At this point of the year, I am able to let students take even more control in level 2. They are starting to become more confident in their abilities, and they know what I expect of them when we complete activities. Now, it is time for them to take the reins! Some of my favorite technology tools that I use to help support and navigate students can also be used for them to discuss their own learning.
One of my favorite tools for interpretive listening is EdPuzzle. In EdPuzzle, the teacher adds their own video or a video from YouTube to the platform. Then the teacher inserts questions or notes about the video. As students are listening to the video, the video stops and EdPuzzle asks the question. If it is a multiple choice question, they can receive direct feedback. With open-ended questions, the teacher can go back and add the feedback. This platform is perfect for novices. The teacher can provide support via notes and can draw attention to the specific area where the question is located. In addition, the student can replay the section that as many times as they like. This helps differentiate the video for each student.
However, did you know that you could assign a student project in EdPuzzle? Instead of “creating” a video, you can create a student project. To start the project, I gave students a choice of three different videos to annotate. You could try to allow students find their own video, but since it takes me a long time to find a suitable video, it would take students an extra long time to do so. You could also consider letting them choose a picture from a YouTube channel that you decide for even more choice. For example, I enjoy Paco Nadal’s travel videos. He featured a good video on a market in Colombia which would be perfect for a food unit. For more food videos, you could look at cocinemosjuntos channel. Once the students decide on their video, they can put it into their EdPuzzle project. The students put one of the videos into their project, and they can add notes, questions or audio notes. Instead of me deciding what they should know, the students told me exactly what they understood.
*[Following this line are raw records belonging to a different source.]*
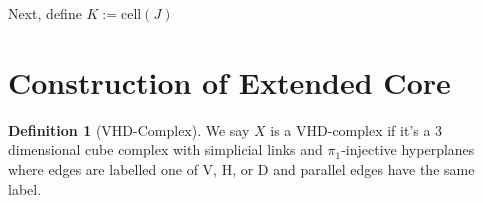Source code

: \documentclass[12pt,parskip=full]{report}
\theoremstyle{plain}
\theoremstyle{definition}
\newtheorem{dfn}[thm]{Definition}
\begin{document}
        
        
        
        
        
        
        
        
        
        
        
        Next, define \(K := \text{cell}(J)\) 

\section{Construction of Extended Core}

\begin{dfn}
    [VHD-Complex]
    We say \(X\) is a VHD-complex if it's a 3 dimensional cube complex with simplicial links and \(\pi_1\)-injective hyperplanes where edges are labelled one of V, H, or D and parallel edges have the same label.
\end{dfn}
\end{document}
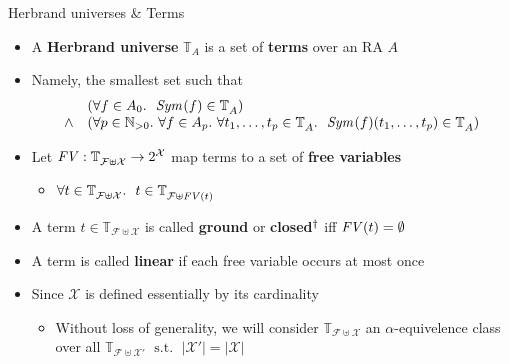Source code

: \documentclass[pdf,fyma2]{prosper} %
\newcommand{\opr}[1]{\ensuremath{\operatorname{#1}}}
\newcommand{\var}[1]{\ensuremath{\text{\textrm{\textit{#1}}}}}
\newcommand{\WHOLE}{\ensuremath{\mathbb{N}_{{>}0}}}
\newcommand{\SYM}[1][]{\ensuremath{\var{Sym}_{#1}}}
\newcommand{\TERMS}[2][]{\ensuremath{\mathbb{T}_{#2}^{#1}}}
\newcommand{\FREEVARS}{\ensuremath{\var{FV}}}
\newcommand{\defn}[1]{\textbf{#1}}
\begin{document}
\begin{slide}{Herbrand universes \& Terms}
	\vspace{1em}
	\begin{itemize}
    \item A \defn{Herbrand universe} $\TERMS{A}$ is a set of \defn{terms} over an RA $A$
    \item Namely, the smallest set such that
\[
\begin{array}{rl}
 & (\forall f\in A_0.~
	~\SYM(f) \in \TERMS{A}) \\
\land & (\forall p \in \WHOLE.~
	\forall f\in A_p.~
		\forall t_1,\ldots,t_p \in \TERMS{A}.~
			~\SYM(f)(t_1,\ldots,t_p) \in \TERMS{A}) \\
\end{array}
\]
    \item Let $\FREEVARS : \TERMS{\mathcal{F}\uplus\mathcal{X}} \to 2^{\mathcal{X}}$ map terms to a set of \defn{free variables}
    	\begin{itemize}
    	\item $\forall t \in \TERMS{\mathcal{F}\uplus\mathcal{X}}.~~ t \in \TERMS{\mathcal{F}\uplus\FREEVARS(t)}$
    	\end{itemize}
    \item A term $t \in \TERMS{\mathcal{F}\uplus\mathcal{X}}$ is called \defn{ground} or \defn{closed}$\null^\dagger$ iff $\FREEVARS(t) = \emptyset$
    \item A term is called \defn{linear} if each free variable occurs at most once
	\vspace{1em}
    \item Since $\mathcal{X}$ is defined essentially by its cardinality
        \begin{itemize}
        \item Without loss of generality, we will consider $\TERMS{\mathcal{F}\uplus\mathcal{X}}$ an $\alpha$-equivelence class over all $\TERMS{\mathcal{F}\uplus\mathcal{X'}} \opr{~s.t.~} \lvert\mathcal{X'}\rvert = \lvert\mathcal{X}\rvert$
        \end{itemize}
	\end{itemize}
\end{slide}
\end{document}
Many teachers use Kahoot or Quizizz to review topics in class. Both websites allow teachers to put in multiple choice questions about any topic in Spanish. You can also insert pictures or videos and ask questions about them. Another big plus for these programs is that you can find other questions or games that other teachers have made. These games both require teachers to insert the questions and really only require students to answer the multiple choice questions.
If you are a fan of the online games Kahoot or Quizizz, your class will enjoy Triventy to allow the activity to be more student-centered! With Triventy, you can create an open game, and students can log in to add multiple choice questions. When you create a game, you select “invite” students. This will produce a link that students can follow to add questions. All students can collaborate on the Triventy quiz at the same time. They can even add poll questions for the class. You still have the ability to edit the questions on your end. Once they are done, you start the new game and students join the game with a code- just like a traditional Kahoot/Quizizz game. To use this in class, you could have students read or listen to a selection. Once they have done this, students could create their own questions: key vocabulary, true or false questions about the content, purpose of the selection, audience etc. Students love seeing their own questions pop up, and I enjoy seeing their clever answers.
Finally, I also enjoy using Seesaw which is an online learning journal. As students write throughout the year, I have them add their writing to their online journal. Each week in my class, I give students a variety of topics to write about; however, they are always free to write about whatever topic they like. This helps students develop personalized vocabulary. Some of my favorite topics include: what sport would you play in the Olympics, plans for a snow day, invent a new food and describe what makes you happy. Many times when journaling, students will look up important words such as the instrument that they play to use that in their writing. Then they remember those words as well because they are important to them. Students can also personalize their Seesaw journal by adding a picture if they choose. Once they publish it to Seesaw, I approve it before it is added to their class feed. In the class feed, other students can read and comment on it, and I can comment on it as well. This can give their writing an audience. Not only can students talk about a topic that they choose in the target language, I can learn more about each student when I read it.
This point of the year is the perfect time to let students really prove what they have learned from you. It can be easy to fall into the trap of thinking that you wish you had more time to teach them a variety of topics; however, it is also easy to forget everything they have learned this year. Give students the opportunity to present and share what they understand, and I know that they will impress you.